Rochester pressed forward and gathered watershed-wide support to present an alternate plan for the management of the Great Bay estuary to EPA.  “That was a flier” Cox quipped.  “I mean you just don’t do that!  Once the public comment period is over, you’re not supposed to submit anything else to EPA for their consideration.  We just thought we had nothing to lose and we felt strongly about the story that was being told by data specific to the Great Bay.  After explaining our concerns to regulators, they agreed to at least look at our alternate plan.”

It worked.  “The EPA and NH Department of Environmental Services (DES) appear to have taken the concerns of Great Bay communities as presented in our public comments and the recommendations of our alternate plan to heart, revised its prior draft permit, and have now presented us with an amazing opportunity to work with regulators, conservation groups, and others to do right by the Great Bay,” Cox said.

The original draft permit relied upon studies from other regions to base its claim that excess nitrogen was responsible for the changes in eelgrass populations in the Great Bay.  The alternate plan, like Rochester’s public comments submitted to the EPA, took issue with this view, pointing out that data collected for decades from the Great Bay estuary showed that eelgrass populations seemingly thrived in the Great Bay in the 1980s and 90s when nitrogen levels in the Great Bay were significantly higher than they are today.  As municipalities invested millions to improve their wastewater treatment facilities and reduce nitrogen levels in the effluent, and as the concentration of nitrogen gradually came down, eelgrass populations did not respond.  In fact, observed eelgrass populations fell.  

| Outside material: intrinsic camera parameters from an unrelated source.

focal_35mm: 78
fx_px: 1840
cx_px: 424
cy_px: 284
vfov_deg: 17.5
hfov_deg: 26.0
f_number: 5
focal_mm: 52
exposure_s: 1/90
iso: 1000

The revised final general permit recognizes that eelgrass population changes may be related to factors other than nitrogen.  “It would be nice if complex ecosystems could be controlled and managed with the press of a button – but ecosystems typically don’t work that way,” says Dr. John Coon, a Maine attorney with a Ph.D. in Natural Resources and Environmental Studies.  “There are interactions between species and food webs within any ecosystem with relationships that occur at a range of time scales (seconds, minutes, days, years, decades) and involve any number of factors related to water flow, temperature, water chemistry, light, sediment, precipitation, and many others.  The immense complexities in natural systems make them unlikely to respond to a change in a single component” added Coon.

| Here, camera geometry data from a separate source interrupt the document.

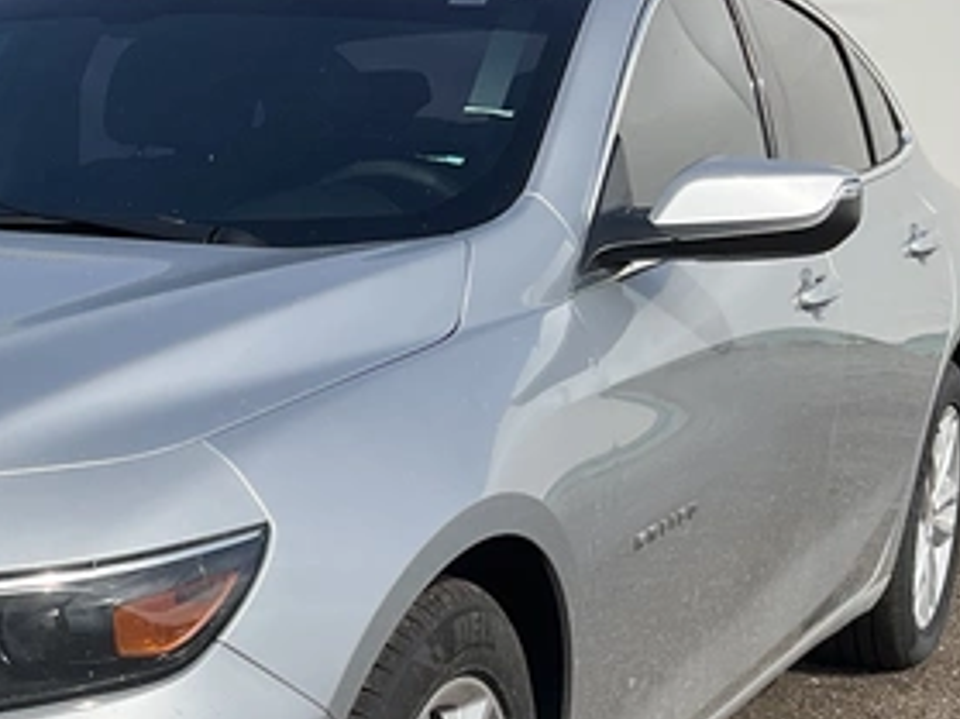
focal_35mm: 78
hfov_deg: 23.6
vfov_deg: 18.4
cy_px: 724
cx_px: -69
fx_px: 2162
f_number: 1.8
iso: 25
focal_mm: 3
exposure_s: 1/2141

The EPA’s final permit language giving municipalities in the Great Bay the opportunity to work together to study the Great Bay ecosystem in greater detail using monitoring systems and analysis to better understand the complexities of the system.  “While municipalities are still obligated to significantly reduce nitrogen loads to the Great Bay, the permit allows communities and other interested parties, including environmental groups, to participate in an adaptive management plan that enables management decisions to be based upon data.  We will be able to monitor many of the factors that could be causing eelgrass population changes and make management decisions based on what the data tell us” said Rochester City Manager Cox. “Regulators will now be able to move beyond the rather simplistic push-button focus on nitrogen or some other single element and be able to understand and act upon a richer, more complex picture that more accurately reflects the Great Bay.”

Moving rapidly to take advantage of the opportunity provided by the final general permit, Rochester, Portsmouth, and Dover have agreed to a formal inter-municipal agreement that they are hoping all 12 impacted NH municipalities will join.  The revised final permit gives all communities the opportunity to opt-in and participate in the creation and implementation of the unique adaptive management plan and supporting monitoring measures.  Impacted municipalities have participated in two virtual meetings to discuss the agreement.  “We started with the communities and are turning our attention to gathering the support and participation of other interested parties, conservation groups, even representatives from Maine municipalities in the watershed, all the while working with NH Department of Environmental Services, the Piscataqua Regional Estuary Partnership (PREP), and EPA to make sure we all stay on the same page,” said Cox.